Looks like the flight away is happening. Just reading through Una's postings.
 
If he wants to turn Twitter into a free speech paradise like he claims to, he needs some way of raising money to compensate for the far-left advertisers that are going to leave Twitter when he unbans Donald Trump, Alex Jones, Babylon Bee, etc.

That may get me to leave more than anything else. If he's going to legalize hate speech, I don't want to support Twitter anymore.

But I admit, I don't think that Elon Musk will be making any of those sort of changes for the very reason that you listed above: it's not about the users, their safety, or the overall content. It's about the advertisers and their $$$.

"Free speech paradises" are something I have plenty of experience with as well, There's a reason that 4chan and its successors kept running into brick walls. Inevitably, the jerks turn the community into a hellscape for anyone isn't a jerk.
 
If he wants to turn Twitter into a free speech paradise like he claims to, he needs some way of raising money to compensate for the far-left advertisers that are going to leave Twitter when he unbans Donald Trump, Alex Jones, Babylon Bee, etc.
"Free speech paradise" where he bans people left and right for saying anything bad about him or Tesla:guffaw:
 
That may get me to leave more than anything else. If he's going to legalize hate speech, I don't want to support Twitter anymore.
There is no way to define hate speech. What sounds like a valid criticism to one person may seem like hate speech to someone else. Anyone who campaigns against hate speech inevitably defines it as "any opinion that I disagree with". Before Musk, Twitter had a strong left wing bias where criticism of so-called marginalized communities was considered hate speech but criticism of white people was completely allowed. Anyone who rants about nonsense like "white privilege", "white fragility", "white supremacy" or "whiteness" is guilty of hate speech in my opinion.

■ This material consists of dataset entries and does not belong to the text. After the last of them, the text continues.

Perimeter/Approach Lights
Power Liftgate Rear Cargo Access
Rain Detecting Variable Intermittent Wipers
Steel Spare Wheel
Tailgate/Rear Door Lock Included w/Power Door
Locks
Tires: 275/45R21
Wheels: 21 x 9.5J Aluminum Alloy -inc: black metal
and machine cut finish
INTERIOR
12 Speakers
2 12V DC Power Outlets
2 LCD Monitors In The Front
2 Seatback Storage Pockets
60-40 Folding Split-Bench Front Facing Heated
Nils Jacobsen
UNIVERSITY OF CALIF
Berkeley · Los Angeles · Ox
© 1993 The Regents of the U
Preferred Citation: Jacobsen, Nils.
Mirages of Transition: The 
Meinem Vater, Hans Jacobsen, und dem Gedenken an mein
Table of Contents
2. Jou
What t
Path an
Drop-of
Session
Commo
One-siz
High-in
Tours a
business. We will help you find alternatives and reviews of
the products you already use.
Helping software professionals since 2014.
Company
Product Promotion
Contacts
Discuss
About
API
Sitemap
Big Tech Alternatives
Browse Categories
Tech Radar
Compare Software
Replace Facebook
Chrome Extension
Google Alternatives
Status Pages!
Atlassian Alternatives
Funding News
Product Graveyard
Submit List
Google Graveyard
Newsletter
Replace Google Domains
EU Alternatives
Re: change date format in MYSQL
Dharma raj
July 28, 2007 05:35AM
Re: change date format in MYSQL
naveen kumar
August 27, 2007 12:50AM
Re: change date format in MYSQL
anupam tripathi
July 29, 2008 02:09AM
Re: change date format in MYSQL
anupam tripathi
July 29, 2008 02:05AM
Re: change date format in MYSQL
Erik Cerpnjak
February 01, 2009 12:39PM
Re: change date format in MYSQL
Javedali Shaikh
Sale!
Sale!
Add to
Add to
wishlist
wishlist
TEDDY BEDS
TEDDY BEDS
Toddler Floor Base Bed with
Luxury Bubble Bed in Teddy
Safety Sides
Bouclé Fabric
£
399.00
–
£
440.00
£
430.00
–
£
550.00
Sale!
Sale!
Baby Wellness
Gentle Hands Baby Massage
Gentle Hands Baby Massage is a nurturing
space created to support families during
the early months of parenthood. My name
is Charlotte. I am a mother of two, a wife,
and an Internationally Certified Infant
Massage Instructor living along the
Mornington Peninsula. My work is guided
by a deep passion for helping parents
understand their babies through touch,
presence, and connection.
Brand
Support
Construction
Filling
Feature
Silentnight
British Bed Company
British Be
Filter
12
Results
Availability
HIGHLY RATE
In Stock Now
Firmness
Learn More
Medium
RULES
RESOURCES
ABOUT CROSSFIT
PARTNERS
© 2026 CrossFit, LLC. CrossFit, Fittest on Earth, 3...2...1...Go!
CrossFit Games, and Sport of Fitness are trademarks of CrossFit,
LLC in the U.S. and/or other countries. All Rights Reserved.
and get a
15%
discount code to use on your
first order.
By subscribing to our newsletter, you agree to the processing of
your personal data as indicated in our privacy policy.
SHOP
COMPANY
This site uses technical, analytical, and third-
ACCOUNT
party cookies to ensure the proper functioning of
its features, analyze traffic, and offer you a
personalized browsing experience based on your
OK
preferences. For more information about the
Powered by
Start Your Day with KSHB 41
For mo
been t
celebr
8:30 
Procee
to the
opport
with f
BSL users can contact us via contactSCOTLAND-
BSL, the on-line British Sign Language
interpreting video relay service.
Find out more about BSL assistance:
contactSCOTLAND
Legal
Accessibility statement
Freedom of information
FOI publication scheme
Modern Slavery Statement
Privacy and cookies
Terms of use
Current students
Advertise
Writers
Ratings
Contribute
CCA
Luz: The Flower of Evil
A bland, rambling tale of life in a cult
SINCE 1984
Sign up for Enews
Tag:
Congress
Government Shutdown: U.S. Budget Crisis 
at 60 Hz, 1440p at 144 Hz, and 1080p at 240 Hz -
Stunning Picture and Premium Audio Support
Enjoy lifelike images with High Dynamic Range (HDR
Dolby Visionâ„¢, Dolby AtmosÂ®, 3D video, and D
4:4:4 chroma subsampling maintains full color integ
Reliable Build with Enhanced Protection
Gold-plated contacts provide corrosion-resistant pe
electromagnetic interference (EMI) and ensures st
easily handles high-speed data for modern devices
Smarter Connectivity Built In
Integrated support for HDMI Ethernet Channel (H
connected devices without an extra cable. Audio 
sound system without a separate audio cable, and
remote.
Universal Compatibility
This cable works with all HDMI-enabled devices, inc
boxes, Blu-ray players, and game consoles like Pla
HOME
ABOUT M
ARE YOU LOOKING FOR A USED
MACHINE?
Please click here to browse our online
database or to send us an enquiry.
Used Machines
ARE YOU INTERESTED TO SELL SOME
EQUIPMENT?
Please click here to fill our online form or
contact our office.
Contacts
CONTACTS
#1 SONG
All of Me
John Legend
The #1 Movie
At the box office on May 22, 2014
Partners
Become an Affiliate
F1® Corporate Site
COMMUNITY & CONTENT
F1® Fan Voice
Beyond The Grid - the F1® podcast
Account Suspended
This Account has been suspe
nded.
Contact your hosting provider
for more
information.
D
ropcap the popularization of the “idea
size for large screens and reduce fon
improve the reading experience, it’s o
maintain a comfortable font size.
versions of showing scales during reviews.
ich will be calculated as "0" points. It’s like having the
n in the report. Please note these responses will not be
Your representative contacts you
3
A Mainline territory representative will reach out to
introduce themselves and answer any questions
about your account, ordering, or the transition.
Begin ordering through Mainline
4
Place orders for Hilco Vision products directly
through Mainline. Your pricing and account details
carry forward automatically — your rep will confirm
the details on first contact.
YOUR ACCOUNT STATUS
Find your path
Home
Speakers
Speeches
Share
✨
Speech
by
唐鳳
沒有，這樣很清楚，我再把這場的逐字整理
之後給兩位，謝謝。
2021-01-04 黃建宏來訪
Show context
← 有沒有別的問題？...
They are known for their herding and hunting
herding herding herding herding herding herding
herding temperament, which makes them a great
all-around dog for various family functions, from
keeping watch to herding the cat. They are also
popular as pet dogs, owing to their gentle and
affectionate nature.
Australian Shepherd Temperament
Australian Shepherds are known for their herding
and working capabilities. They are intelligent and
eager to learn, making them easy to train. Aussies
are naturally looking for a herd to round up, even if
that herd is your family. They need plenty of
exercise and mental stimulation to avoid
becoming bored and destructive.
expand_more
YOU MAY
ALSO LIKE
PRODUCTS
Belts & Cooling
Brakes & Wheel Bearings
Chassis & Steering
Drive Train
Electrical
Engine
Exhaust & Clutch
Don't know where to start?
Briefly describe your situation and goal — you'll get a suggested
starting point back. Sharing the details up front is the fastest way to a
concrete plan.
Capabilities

Either it should all be allowed or none of it should be allowed.
 
There is no way to define hate speech. What sounds like a valid criticism to one person may seem like hate speech to someone else. Anyone who campaigns against hate speech inevitably defines it as "any opinion that I disagree with". Before Musk, Twitter had a strong left wing bias where criticism of so-called marginalized communities was considered hate speech but criticism of white people was completely allowed. Anyone who rants about nonsense like "white privilege", "white fragility", "white supremacy" or "whiteness" is guilty of hate speech in my opinion.

Either it should all be allowed or none of it should be allowed.
Well then, denying the existence of white supremacy is the ultimate example of white fragility. Denying the existence of marginalized groups is the luxury afforded to you by your white privilege and presumably insular upbringing. And the entirety of your post includes many of the worst aspects of whiteness in short form.

Better call the cops on me for all that hate speech.